Les commerçants doivent en outre :

  • désigner un responsable en charge d’établir les procédures au sein de l’établissement et de centraliser les données (généralement le détenteur de la qualification professionnelle sur lequel repose l’autorisation d’établissement) ;
  • informer la CRF par écrit de l’identité et des coordonnées (téléphone, Email, fax) de la ou des personnes en charge de la communication avec la CRF.

Toute modification de ces personnes doit être notifiée sans délai à la CRF.

Déclaration de tout soupçon

En cas de soupçon de blanchiment d’argent ou de financement du terrorisme (qu’il s’agisse d’une opération refusée par le marchand, projetée, exécutée ou même annulée par le client), tout professionnel doit en informer immédiatement la CRF.

Le professionnel n’a pas à rechercher si l’indice de blanchiment ou de financement du terrorisme est suffisamment probant. Il doit immédiatement déclarer tout soupçon.

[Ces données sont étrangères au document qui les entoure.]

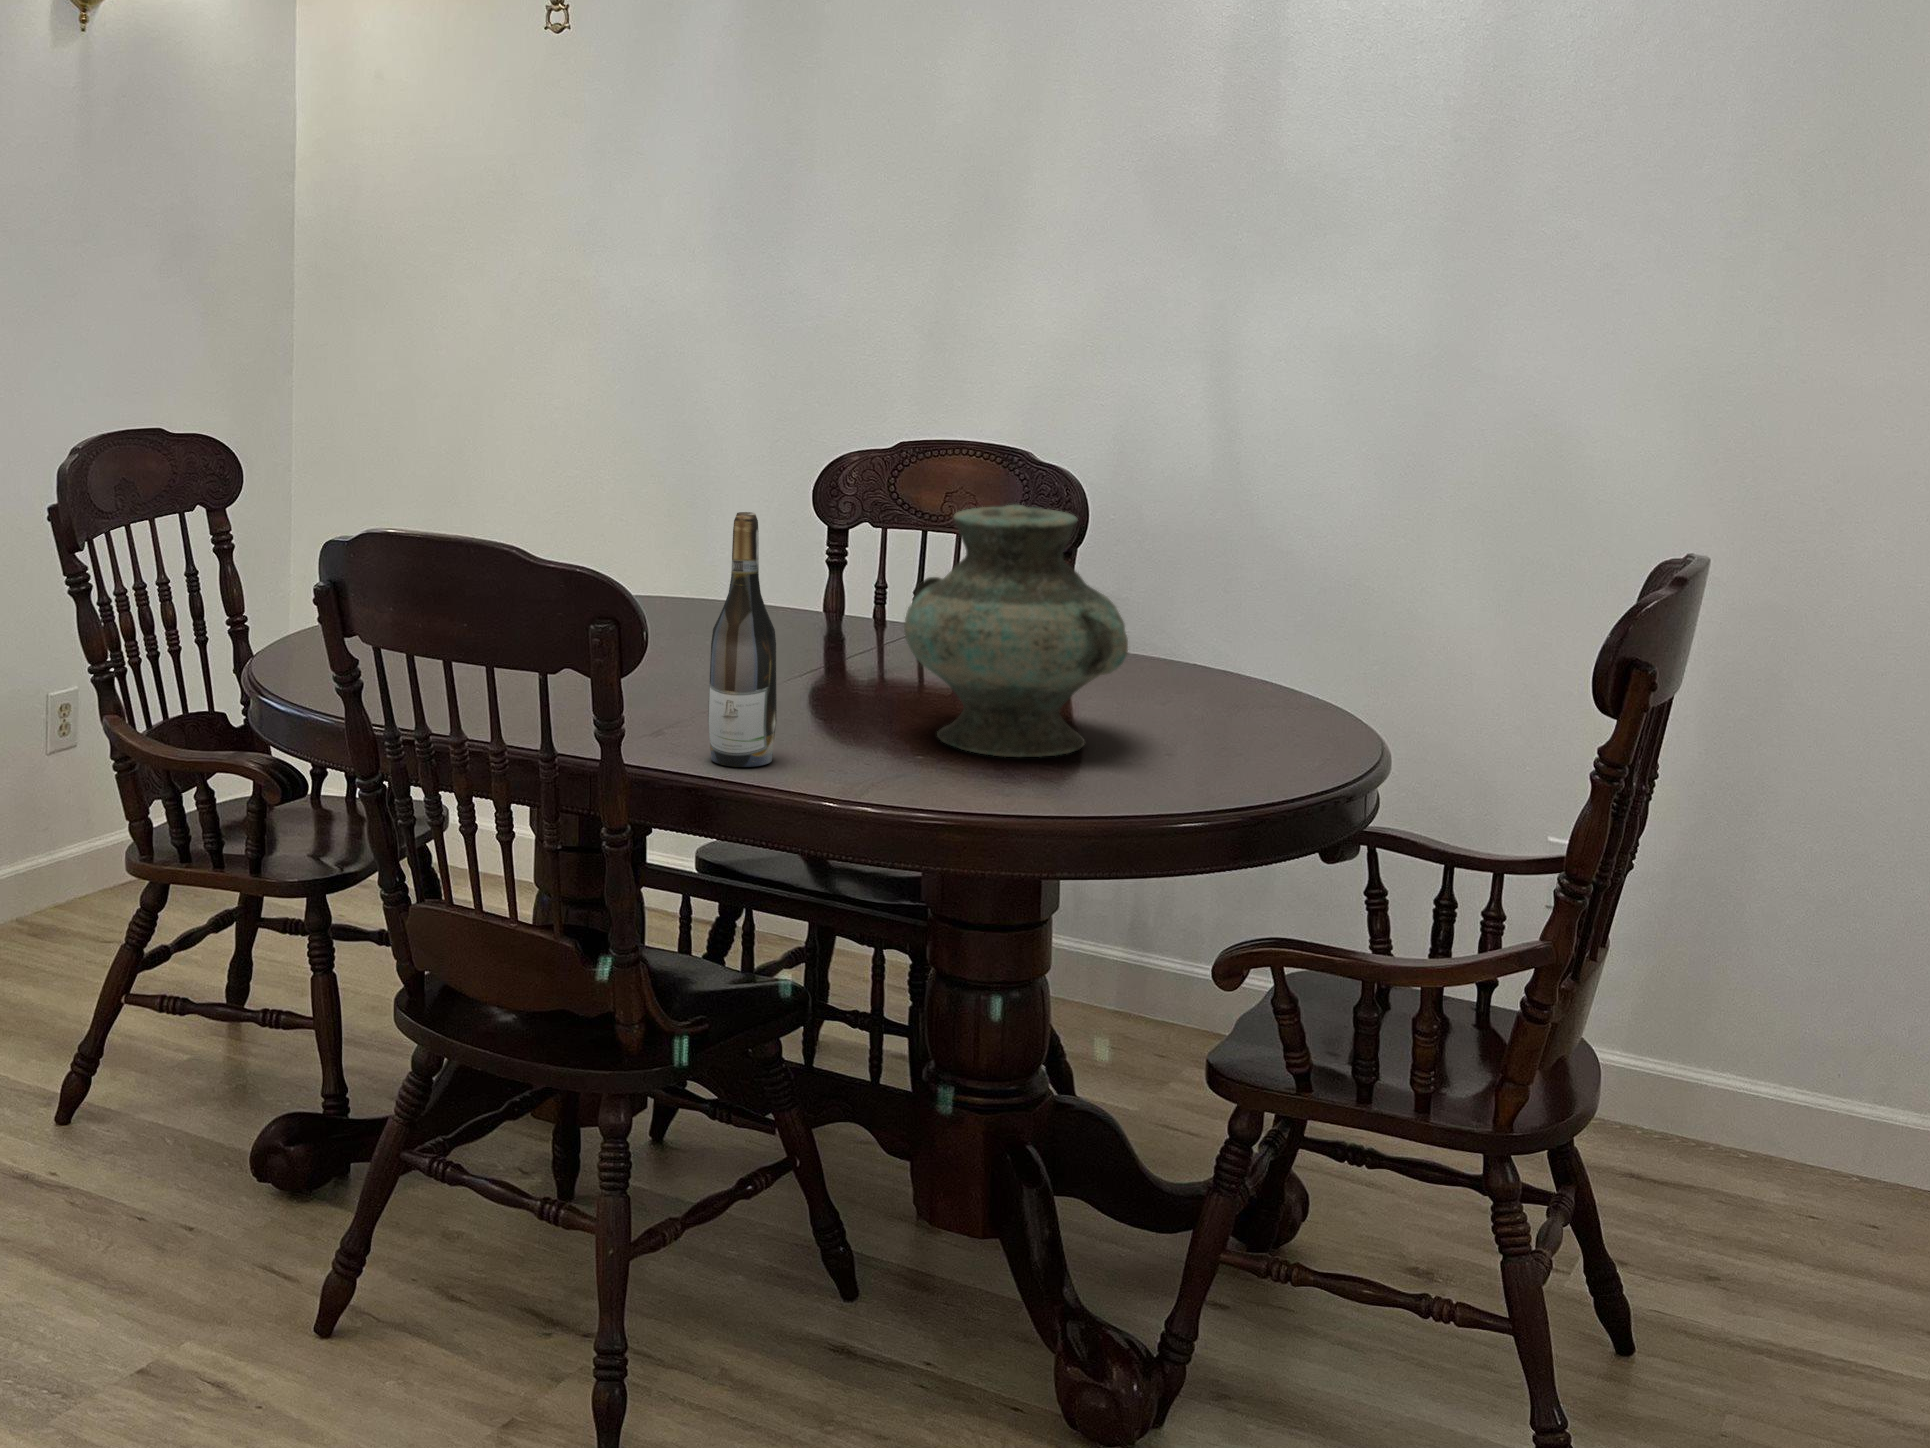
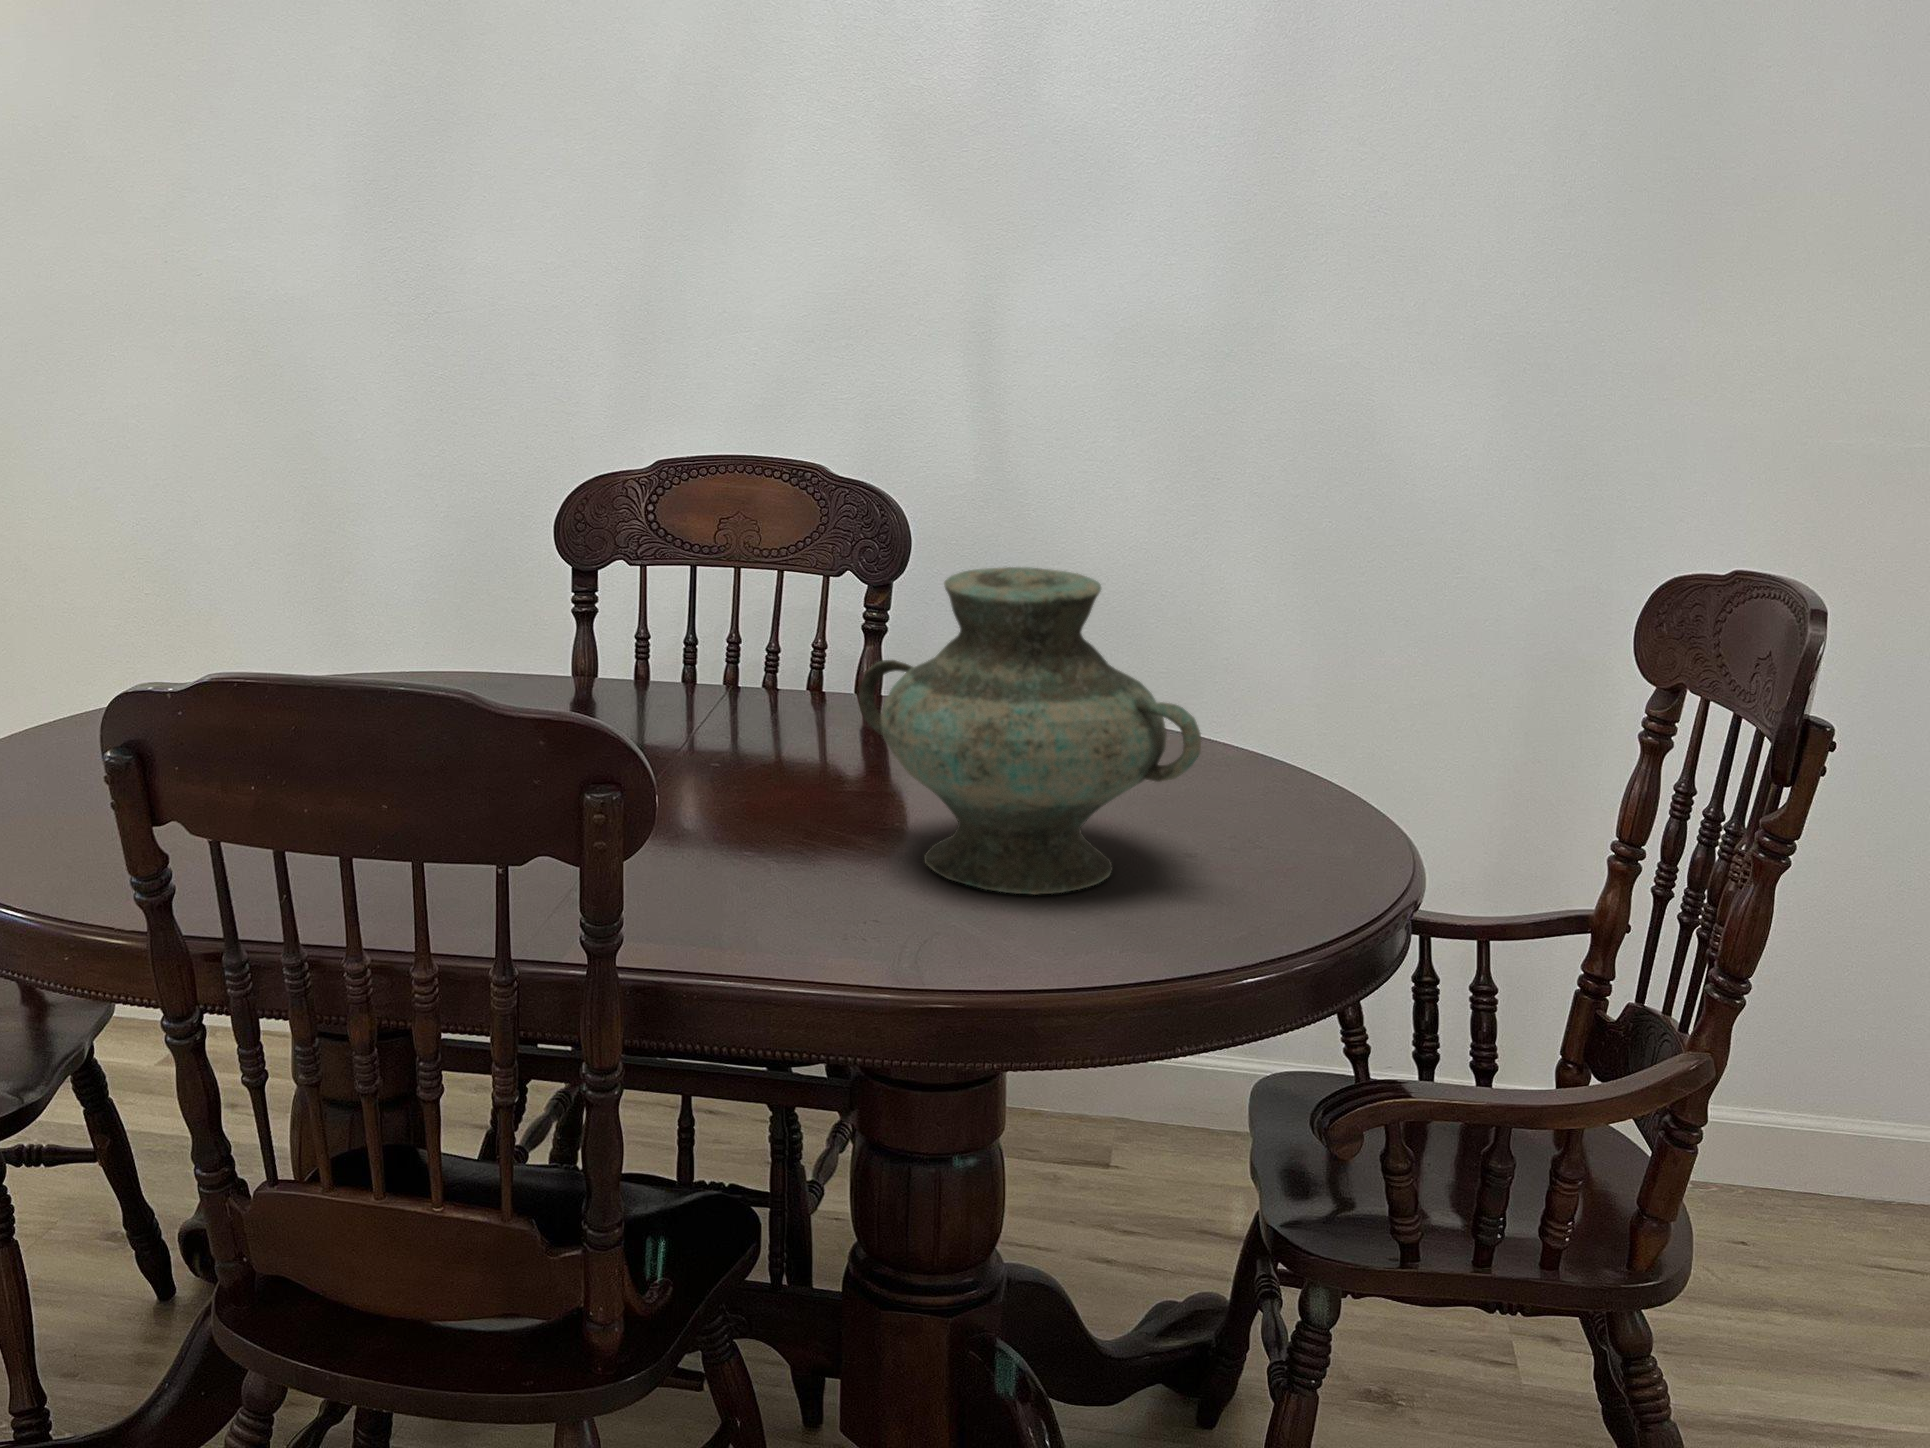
wine bottle: present [708,512,777,767] -> none [698,613,790,961]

Le professionnel doit alors :

  • s’abstenir d’exécuter toute transaction suspecte avant information de la CRF, sauf si cela risque d’empêcher toute poursuite pénale ;
  • introduire immédiatement une déclaration de soupçon de blanchiment d’argent ou de financement du terrorisme (déclaration et annexes) auprès du Procureur d’Etat de la CRF (par courrier ou fax).

Les annexes volumineuses doivent être transmises par courrier.

En cas de volume important de déclarations (ou d’annexes), le professionnel peut contacter la CRF afin d’être autorisé à introduire des déclarations sur support électronique (clé USB ou CD ROM).

En cas d’urgence, le professionnel peut effectuer cette déclaration directement par téléphone puis la confirmer au moyen du formulaire de déclaration endéans un jour ouvrable.

Pour les affaires complexes, le professionnel peut demander un rendez-vous avec un magistrat auprès du secrétariat de la CRF.

Il est interdit aux marchands de biens, à leurs dirigeants et à leurs employés d’avertir le client ou des personnes tierces de la transmission d’informations aux autorités ou de toute enquête sur le blanchiment ou le financement du terrorisme en cours.